Task prompt - Quote exactly and only this range of lines in the data below: the line that holds "left hip: (460, 193)" to the line that holds "neck: (261, 105)", both included.

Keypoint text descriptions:
+-------+

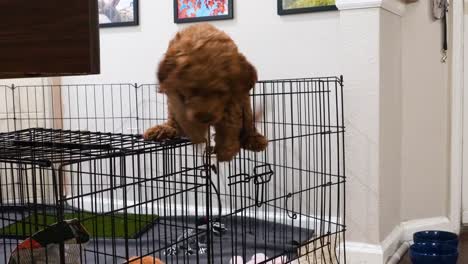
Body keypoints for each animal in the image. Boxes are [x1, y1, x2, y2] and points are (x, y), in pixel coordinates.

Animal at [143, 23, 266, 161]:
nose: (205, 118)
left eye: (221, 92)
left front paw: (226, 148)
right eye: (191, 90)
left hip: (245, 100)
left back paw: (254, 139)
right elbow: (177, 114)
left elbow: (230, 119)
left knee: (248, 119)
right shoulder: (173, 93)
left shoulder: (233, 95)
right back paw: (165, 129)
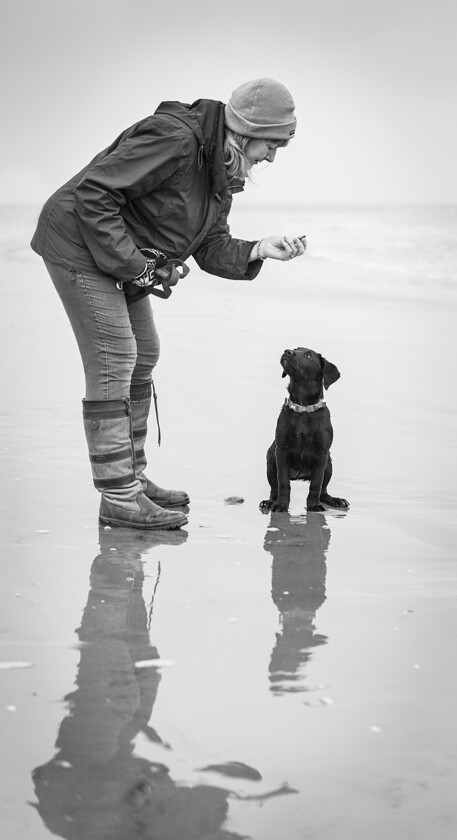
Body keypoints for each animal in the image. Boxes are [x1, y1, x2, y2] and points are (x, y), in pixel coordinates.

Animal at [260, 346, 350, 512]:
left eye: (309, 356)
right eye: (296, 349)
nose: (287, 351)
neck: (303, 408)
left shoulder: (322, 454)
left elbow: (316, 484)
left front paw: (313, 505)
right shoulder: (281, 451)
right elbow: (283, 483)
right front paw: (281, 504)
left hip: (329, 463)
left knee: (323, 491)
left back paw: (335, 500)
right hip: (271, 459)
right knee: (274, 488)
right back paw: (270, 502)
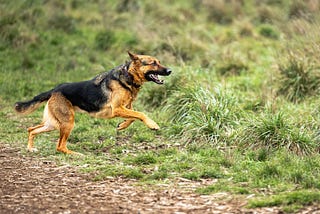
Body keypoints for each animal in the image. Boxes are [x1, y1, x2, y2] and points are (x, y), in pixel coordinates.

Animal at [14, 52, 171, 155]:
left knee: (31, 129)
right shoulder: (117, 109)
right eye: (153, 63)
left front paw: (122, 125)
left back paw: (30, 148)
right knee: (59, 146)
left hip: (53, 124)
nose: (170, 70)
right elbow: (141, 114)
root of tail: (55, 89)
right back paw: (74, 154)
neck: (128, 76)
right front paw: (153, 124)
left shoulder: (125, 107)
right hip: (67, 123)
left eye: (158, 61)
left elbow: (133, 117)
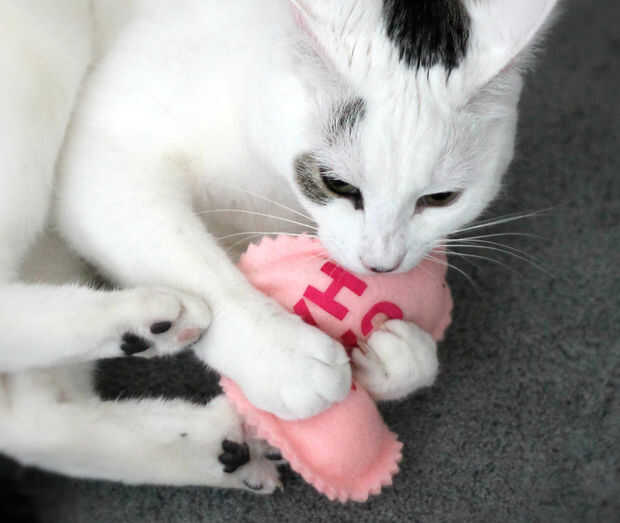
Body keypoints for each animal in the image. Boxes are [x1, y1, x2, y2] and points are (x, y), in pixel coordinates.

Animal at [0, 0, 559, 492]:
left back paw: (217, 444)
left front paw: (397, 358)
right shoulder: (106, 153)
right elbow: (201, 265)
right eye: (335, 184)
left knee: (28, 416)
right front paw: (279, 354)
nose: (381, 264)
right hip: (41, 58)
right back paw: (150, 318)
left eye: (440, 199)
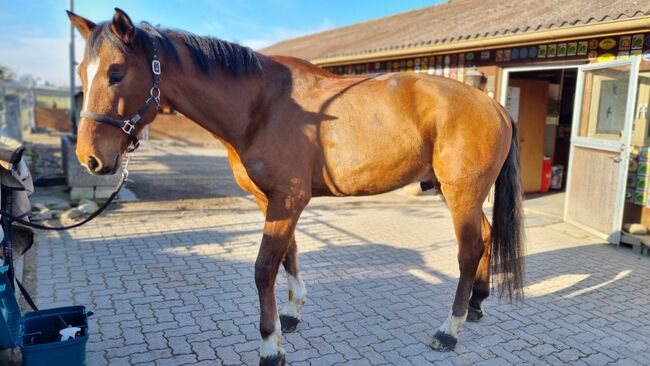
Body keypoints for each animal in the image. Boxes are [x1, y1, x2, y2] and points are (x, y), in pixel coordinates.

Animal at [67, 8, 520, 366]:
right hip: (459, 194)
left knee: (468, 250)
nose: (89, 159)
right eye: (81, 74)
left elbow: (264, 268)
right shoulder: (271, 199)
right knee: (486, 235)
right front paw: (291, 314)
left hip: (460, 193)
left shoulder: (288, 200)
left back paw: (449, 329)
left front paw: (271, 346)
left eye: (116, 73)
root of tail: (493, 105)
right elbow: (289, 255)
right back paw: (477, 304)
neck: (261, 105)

+-------+

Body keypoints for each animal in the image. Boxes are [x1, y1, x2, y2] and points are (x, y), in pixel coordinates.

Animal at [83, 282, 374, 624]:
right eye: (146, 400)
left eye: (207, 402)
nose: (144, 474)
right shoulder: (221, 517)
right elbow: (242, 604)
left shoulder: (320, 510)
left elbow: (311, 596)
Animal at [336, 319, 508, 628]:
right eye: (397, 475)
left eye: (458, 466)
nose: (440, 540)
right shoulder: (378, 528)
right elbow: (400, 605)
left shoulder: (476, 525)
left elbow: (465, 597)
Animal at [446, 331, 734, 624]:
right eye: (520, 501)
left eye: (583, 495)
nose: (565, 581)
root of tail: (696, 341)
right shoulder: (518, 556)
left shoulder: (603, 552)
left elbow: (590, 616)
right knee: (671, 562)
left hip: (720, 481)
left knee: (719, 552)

+-------+

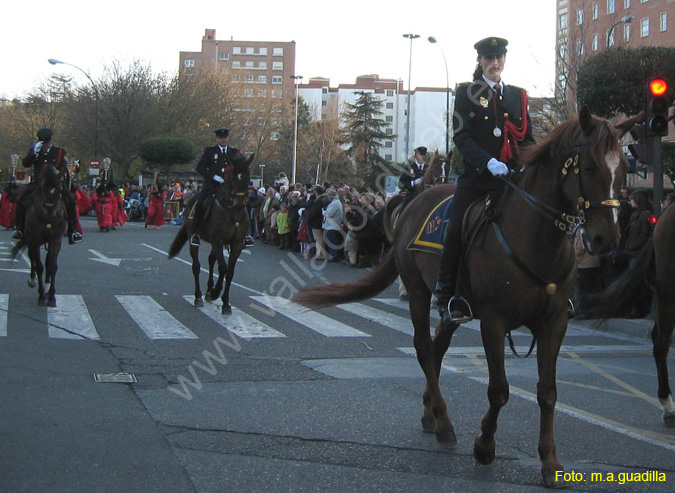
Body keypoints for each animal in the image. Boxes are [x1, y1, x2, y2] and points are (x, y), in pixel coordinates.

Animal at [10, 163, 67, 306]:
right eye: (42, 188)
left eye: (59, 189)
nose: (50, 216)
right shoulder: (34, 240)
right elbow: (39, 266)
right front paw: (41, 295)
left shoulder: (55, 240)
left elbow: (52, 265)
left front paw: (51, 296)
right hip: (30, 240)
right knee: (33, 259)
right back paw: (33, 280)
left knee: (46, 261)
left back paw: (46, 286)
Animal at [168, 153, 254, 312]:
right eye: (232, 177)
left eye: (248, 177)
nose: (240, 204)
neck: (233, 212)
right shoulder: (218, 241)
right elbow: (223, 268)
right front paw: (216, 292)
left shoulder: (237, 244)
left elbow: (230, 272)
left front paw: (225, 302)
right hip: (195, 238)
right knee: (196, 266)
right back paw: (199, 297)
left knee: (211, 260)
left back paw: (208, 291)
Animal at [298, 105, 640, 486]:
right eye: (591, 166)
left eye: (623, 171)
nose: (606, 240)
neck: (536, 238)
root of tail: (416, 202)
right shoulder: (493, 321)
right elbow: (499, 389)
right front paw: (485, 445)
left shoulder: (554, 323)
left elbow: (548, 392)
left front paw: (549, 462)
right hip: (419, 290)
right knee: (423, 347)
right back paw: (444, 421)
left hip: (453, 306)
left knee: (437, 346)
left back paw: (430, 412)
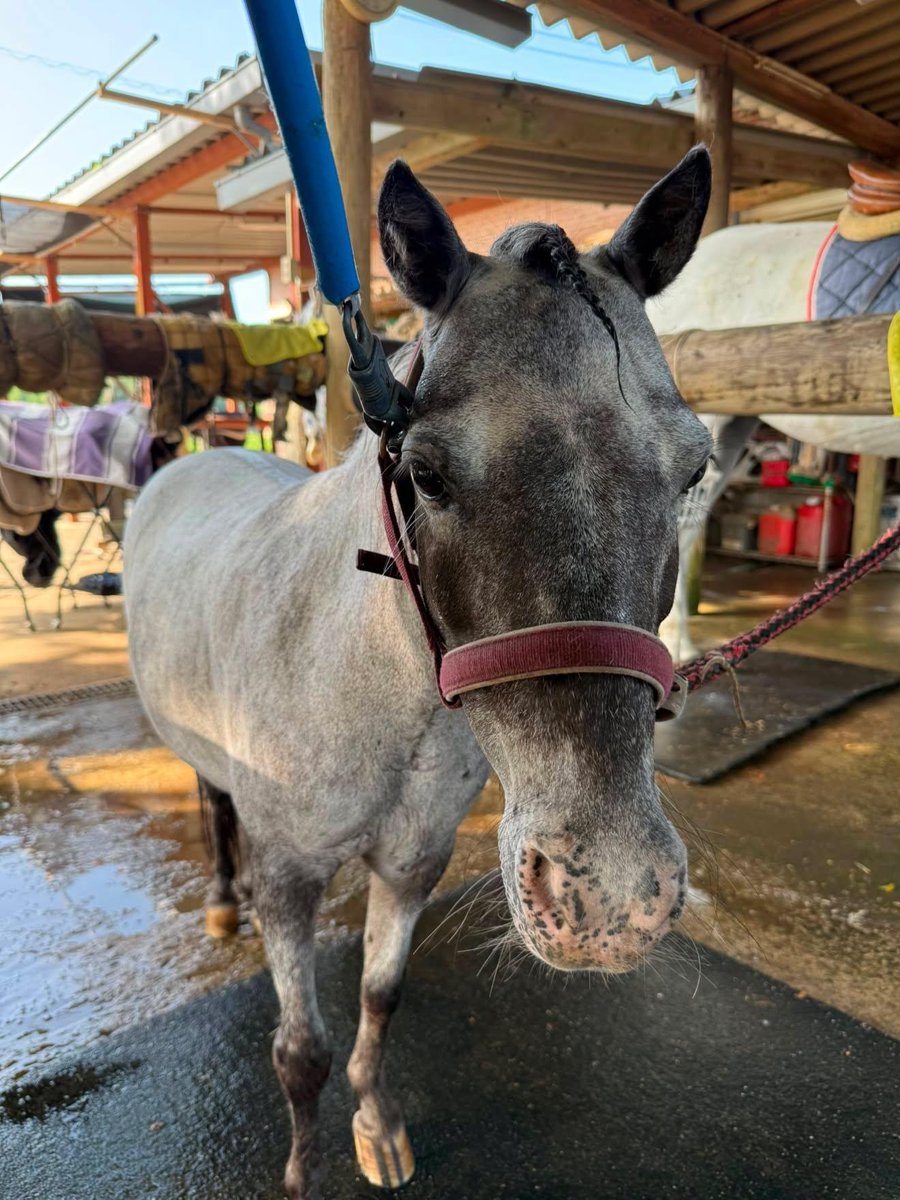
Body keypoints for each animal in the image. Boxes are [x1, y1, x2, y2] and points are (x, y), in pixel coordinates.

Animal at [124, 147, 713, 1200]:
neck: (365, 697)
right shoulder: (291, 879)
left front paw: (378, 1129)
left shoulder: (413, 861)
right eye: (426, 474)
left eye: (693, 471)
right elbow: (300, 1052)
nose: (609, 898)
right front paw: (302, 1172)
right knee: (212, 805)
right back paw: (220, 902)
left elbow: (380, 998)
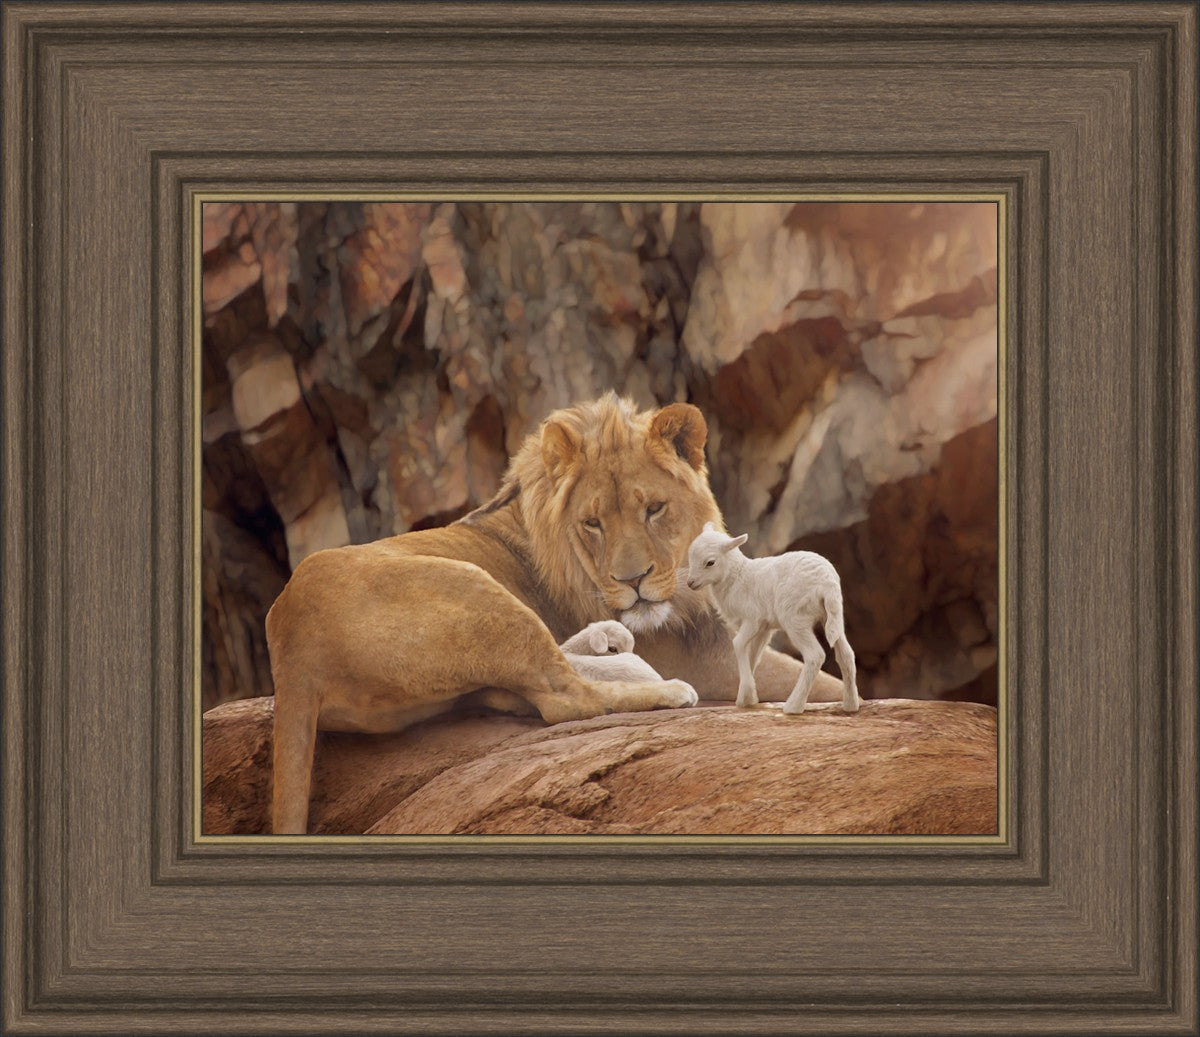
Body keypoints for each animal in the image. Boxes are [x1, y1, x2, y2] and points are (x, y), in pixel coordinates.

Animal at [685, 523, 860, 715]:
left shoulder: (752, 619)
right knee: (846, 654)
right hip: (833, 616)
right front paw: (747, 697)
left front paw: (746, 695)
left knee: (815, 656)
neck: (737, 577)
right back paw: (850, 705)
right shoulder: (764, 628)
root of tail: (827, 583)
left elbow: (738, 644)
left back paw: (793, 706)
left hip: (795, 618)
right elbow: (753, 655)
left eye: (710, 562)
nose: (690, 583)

+-------+

Result -
left hip: (460, 193)
left shoulder: (288, 200)
left back paw: (449, 329)
left front paw: (271, 346)
left eye: (116, 73)
root of tail: (493, 105)
right elbow: (289, 255)
right back paw: (477, 304)
neck: (261, 105)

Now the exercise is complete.